In two steps Harry was at the door, when Bethune, with an inarticulate sound, flung himself before him, stretching out his arms. So poignantly familiar did the old comrade look in the shabby shooting-jacket that his heart was all dissolved within him for ruth and tenderness.
A second English fixed his friend with cold and steel-bright glance, inquiring: then his face relaxed.
"Not now, Raymond," said he, put him on one side with quick but kindly touch, and was gone.
CHAPTER II
"The Captain Sahib! the Captain Sahib!" cried Jani in shrill tones; and prostrated herself before the brazier, her face on the floor.
"Does she think she has called him from the dead?" wondered Baby. Her thoughts danced in a mist; she would have liked to have caught one and clung to it, but they kept whirling beyond all control. She sat as if tied to her chair, staring stupidly at the two who held each other clasped so close—at the black head bent upon the golden head. Then she saw how the grip of Rosamond's hands relaxed; how the whole clinging figure fell inertly, while he—man or ghost—seemed to let it slip from him as though in surprise.
He turned his head and looked at Aspasia. There was indeed, something unearthly about his countenance; in the ashen pallor on cheek and chin, in contrast to the bronze of the rest of the face, which seemed still to hold the touch of that Indian sun under which he had died. His eyes burnt with fierce light in their dark hollows. Aspasia felt that she ought to shudder with terror, that the situation, at least, ought to be one of desperate interest, but she was only conscious of a numb curiosity.
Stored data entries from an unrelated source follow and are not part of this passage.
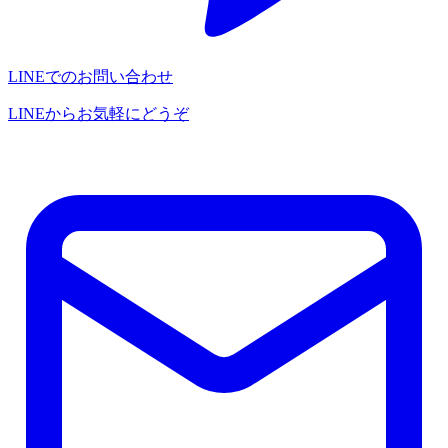
LINEでのお問い合わせ
LINEからお気軽にどうぞ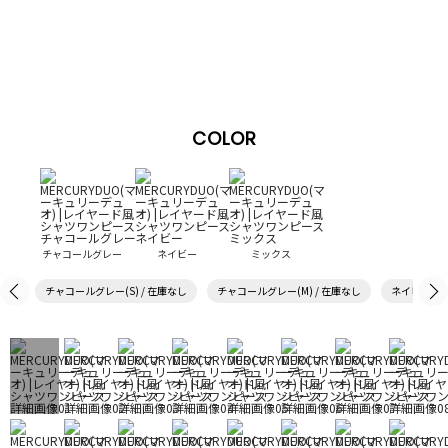
COLOR
チャコールグレー
ネイビー
ミックス
チャコールグレー(S) / 在庫なし
チャコールグレー(M) / 在庫なし
ネイビー(S)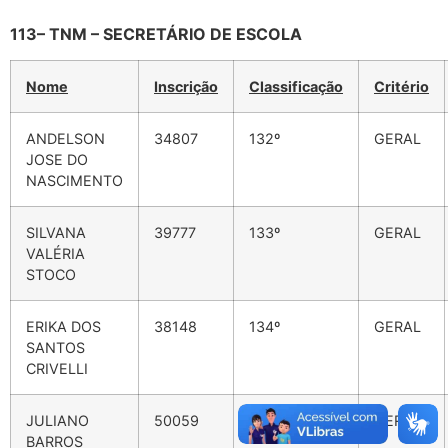
113– TNM – SECRETÁRIO DE ESCOLA
Nome
Inscrição
Classificação
Critério
ANDELSON
34807
132º
GERAL
JOSE DO
NASCIMENTO
SILVANA
39777
133º
GERAL
VALÉRIA
STOCO
ERIKA DOS
38148
134º
GERAL
SANTOS
CRIVELLI
JULIANO
50059
136º
GERAL
BARROS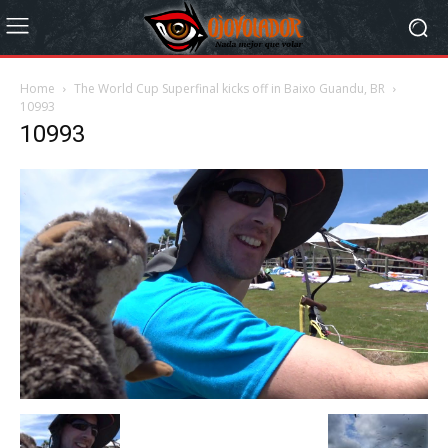
Home
The World Cup Superfinal kicks off in Baixo Guandu, BR
10993
10993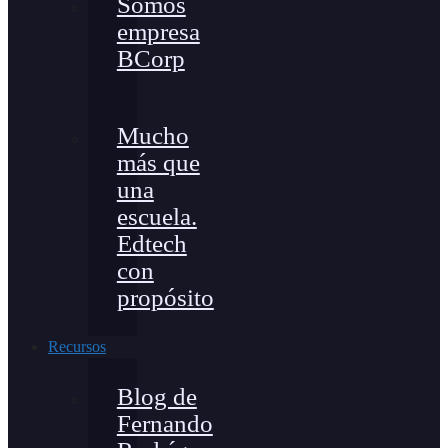
Somos
empresa
BCorp
Mucho
más que
una
escuela.
Edtech
con
propósito
Recursos
Blog de
Fernando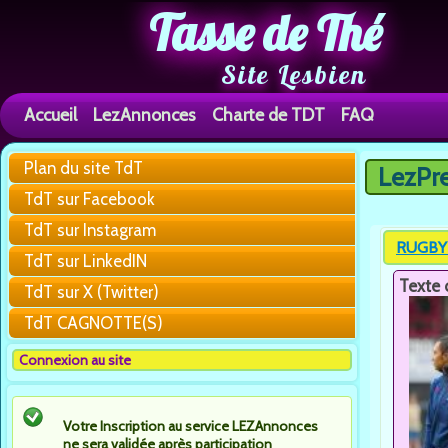
Tasse de Thé
Site Lesbien
Accueil
LezAnnonces
Charte de TDT
FAQ
Plan du site TdT
LezPr
Vous êtes 
TdT sur Facebook
TdT sur Instagram
RUGBY 
TdT sur LinkedIN
Texte 
TdT sur X (Twitter)
TdT CAGNOTTE(S)
Connexion au site
Votre Inscription au service LEZAnnonces
ne sera validée après participation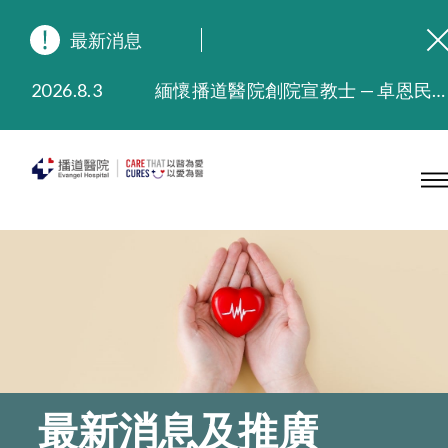
最新消息
2026.8.3
緬懷播道醫院創院宣教士 — 卓恩民醫生香港追思會
2026.3.20
晚間門診服務延長至晚上11時
2025.11.27
播道醫院為大埔火災受災人士提供全額資助情緒支援服務
2025.9.23
本院在暴雨或颱風警告信號 (包括黑色暴雨及8號或以上熱帶氣旋警告信號) 下，仍會維持有限度服務。如有查詢，可致電2711 5222。
2025.8.4
播道醫院體檢服務獲客戶正面評價
2025.7.21
播道醫院手機App已推出查閱病歷記錄及求診資料功能，請即下載
最新消息及推廣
She sat and stared. Then her gaze wandered from the mysterious presence to the figure lying on the bed. She saw the sharp outline of Rosamond's chin upturned, and thought, without the least emotion, that perhaps her aunt was dead. The very gold of the hair seemed lifeless, turning to ash. That cry still ringing in her ears must have been a death-cry. It had been as the cry of a soul that is passing.
She watched the man lay his hand on the still forehead, saw him look sharply about him and inhale the air with deep breath.
Suddenly, in two great strides, he was across the room. There was a noise of tearing curtains and jingling glass; and Aspasia found herself inhaling icy breaths of air in gasps. Heavily, with a sob of pain, she woke from her stupor. She seemed to be drawing this delicious coldness into herself as if it were new life. The man passed before her once again. He was holding Jani's tripod high in his hands. A trail of aromatic vapour swept against her face; and, as she involuntarily breathed it, she had a nauseating sense of suffocation, and the vanishing stupor returned upon her momentarily, like the shadow of some huge bird's wings. With an effort she turned her eyes, saw the man hoist the brazier in his hands and hurl it through the open window, saw the charcoal scattered apart like a shower of falling stars, heard a crash without. Then she knew it was no ghost.
The singular white and bronze face bent over her.